Unfortunately, the same fighting approach has not been on display from most leaders of the trade union movement (who actually cooperated with austerity), and have taken no action on issues like the Israeli State’s genocidal war on Gaza. They have enormous resources and power at their disposal and their refusal to organise and mobilise a challenge to this capitalist system in decay is giving a space for the false alternative of the far right to get an echo.
‘Law and order’ response
Notwithstanding all the clear warnings about the danger the far right pose, the establishment media, the state and the government have refused to reckon with reality. A conscious ‘hands off’, ‘softly, softly’ policy has been adopted towards the activities of the far right by the government and the Gardaí. Only when those activities targeted establishment TDs did the media begin to wake up to the threat – but this was combined with a disgraceful and contrived attempt to conflate the far right with the radical left. However, the failure of the approach towards the far-right threat has been utterly exposed now. To its shame and embarrassment, the state lost control of the city to a relatively small group of rioters. Pressure is mounting on the Minister for Justice and the already deeply unpopular Garda Commissioner.
Now the same political parties who put refugees in tents through the winter months and who have caused mass homelessness will call for a ‘law and order’ response to this riot. There was already a strong push to expand and arm the Gardaí. But Garda resources are not the issue. There was no shortage of public order vans filled with riot police to break up the picket lines of Debenhams workers in 2020-21. What we need is not more power for state repression, but more anti-racist organising and protest by workers, unions and communities – the only thing that has ever and will ever challenge the far right at its roots. Monday’s trade union demonstration is an important start.
A system in decay
The rioters did a lot of damage in Dublin City, but not as much damage as the housing profiteers and corporate developers, who are tearing the heart and soul out of the city in their drive for profit. The rioters caused a lot of fear and anxiety, but this system also induced distress amongst tens of thousands of homeless people and victims of the housing crisis.
That’s why the fight against the far right and racism more generally needs to take a twofold approach: first, to organise against them directly. Any form of racism or racist violence cannot be left unchallenged or space for anyone with pre-existing racist attitudes to feel free to act on those will only continue to grow. Library workers and TDs from the socialist left have also faced harassment and intimidation in their workplaces and homes, and this must also be strongly opposed.
Second, to eliminate the conditions in which their forces can grow. Capitalism today is a system in decay, turmoil and perennial crises – a system whose destructive drive for profit creates a false scarcity where working-class people are pitted in competition with one another for the meagre resources we are provided. With the injection of rotten and divisive racist, misogynistic and LBGTQphobic ideas via social media platforms that big tech controls and profits from, and the media and the right-wing politicians, the system is creating the perfect storm for the far-right to emerge.
The recent elections in Argentina and the Netherlands are examples of this.
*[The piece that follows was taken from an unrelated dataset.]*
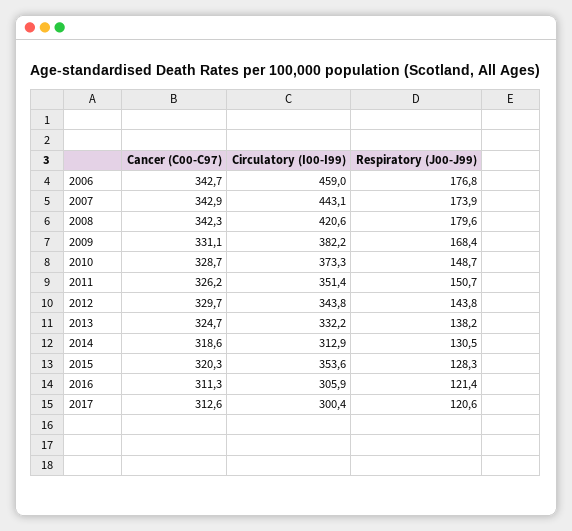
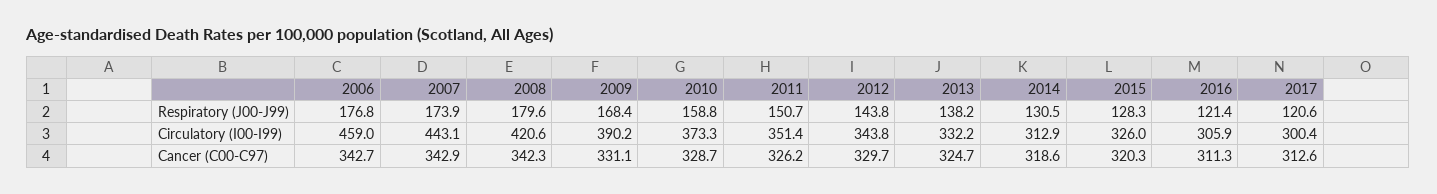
Circulatory (I00-I99), 2009: 382.2 -> 390.2
Respiratory (J00-J99), 2010: 148.7 -> 158.8
Circulatory (I00-I99), 2015: 353.6 -> 326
Any notion that ‘it can’t happen here’ is proved wrong by the events of Thursday night. We need to get active now to end the rule of this system and build a socialist alternative. This means uniting working-class people of all countries and genders in a struggle to take economic and political power from the billionaires and big business and placing their vast resources into democratic public ownership so the needs of all can be met.